By Krissah Thompson
Washington Post staff writer
Thursday, July 1, 2010; 2:11 PM
Senators spent Thursday morning paying their final respects to the man they called their dean.
Family, friends, colleagues and admirers of Sen. Robert Byrd, the senate's longest serving member, began what will be a long goodbye honoring the man who was elected to the chamber in 1958 and served through 11 presidential administrations.
The hearse carrying Byrd's body pulled up to the Senate steps where former staffers stood. An honor guard then carried his flag-draped casket up the steps, moving slowly inside the chamber.
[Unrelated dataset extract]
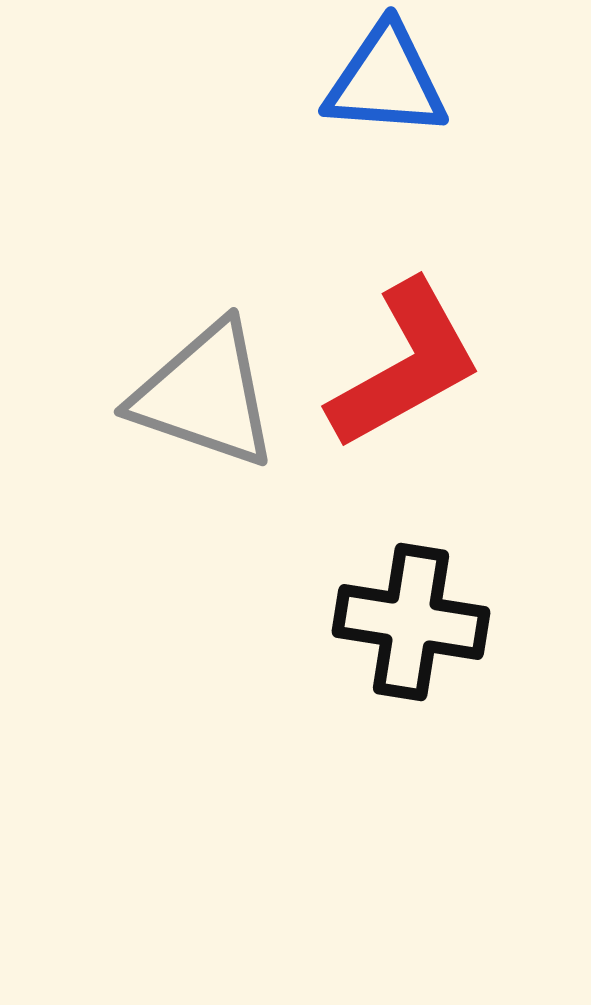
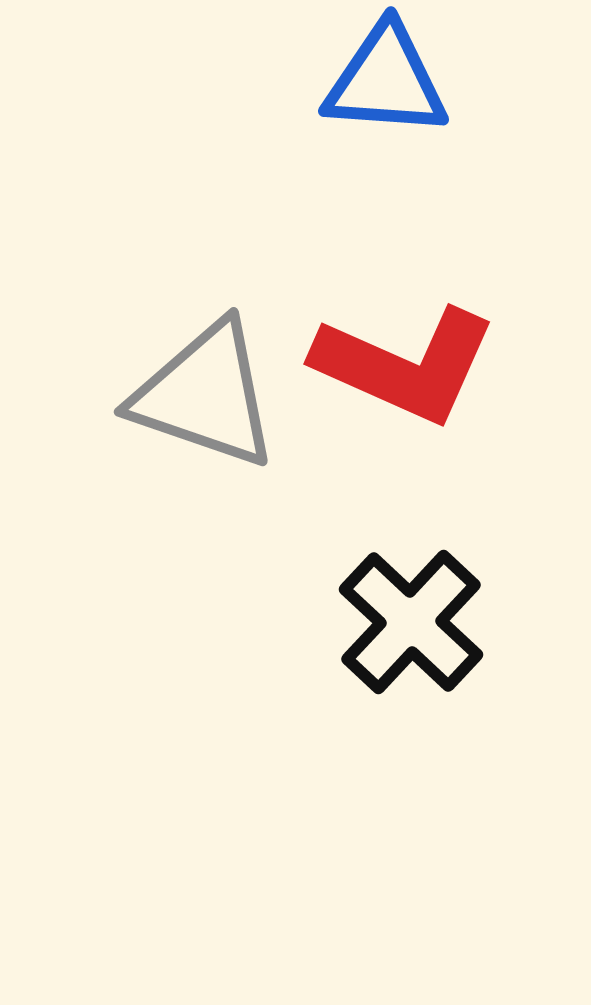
red L-shape: rotated 53 degrees clockwise
black cross: rotated 34 degrees clockwise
The casket was placed on a catafalque, a raised platform where President Lincoln's casket once lay, on the very same floor where the senator had given thousands of speeches.
There his surviving family members, including daughters Mona Byrd Fatemi and Marjorie Byrd Moore and a number of grandchildren and great grandchildren, received condolences from his colleagues. Secretary of State Hillary Clinton joined many members of Congress in paying tribute to Byrd, including Sen. Charles Grassley (R-Iowa) and Rep. John Lewis (D-Ga.).
Senate chaplain Barry Black prayed privately with the family and members of the House and Senate on the floor before members of the public were allowed in the chamber. According to the text of Black's prayer, he said of Byrd, "We appreciate his wit and wisdom, his stories and music, as well as his indefatigable commitment to the principles of freedom that make America great."
It was a quiet memorial, without video cameras, that Byrd's family kept as private as possible.
Admirers waited for the opportunity to pay tribute from the public gallery, where they could look down to see Byrd's coffin lying in repose. It will be there until 4 p.m.
"He did so much," said Ruth Soto, an Alexandria woman, who never met Byrd but admired his work for the disabled. "All of the years he served, he deserves a statue."
Jon L. Hunter, who lives in Bethesda and was one of a handful of people who got in line at 7 a.m., said Byrd "championed everybody."
The public honor is the first part of a five-day farewell journey that will end Tuesday when the West Virginia senator is laid to rest in an Arlington cemetery beside his wife, his high school sweetheart Erma, who died in 2006 after 68 years of marriage. Byrd died Monday at 92.
The tribute on the Senate floor is a rare honor fitting for a man who abided by and tried to enforce the rules of the upper house and carried a worn copy of the Constitution in his breast pocket.
A hearse will take the casket to Andrews Air Force Base for a flight to Charleston, W. Va., his beloved home state where he proudly channeled federal money and projects. There Byrd will be carried to the State Capitol in a procession that will include a bagpipe band, a horse-drawn carriage to transport the casket, a rider-less horse, local and state dignitaries and members of Byrd's family.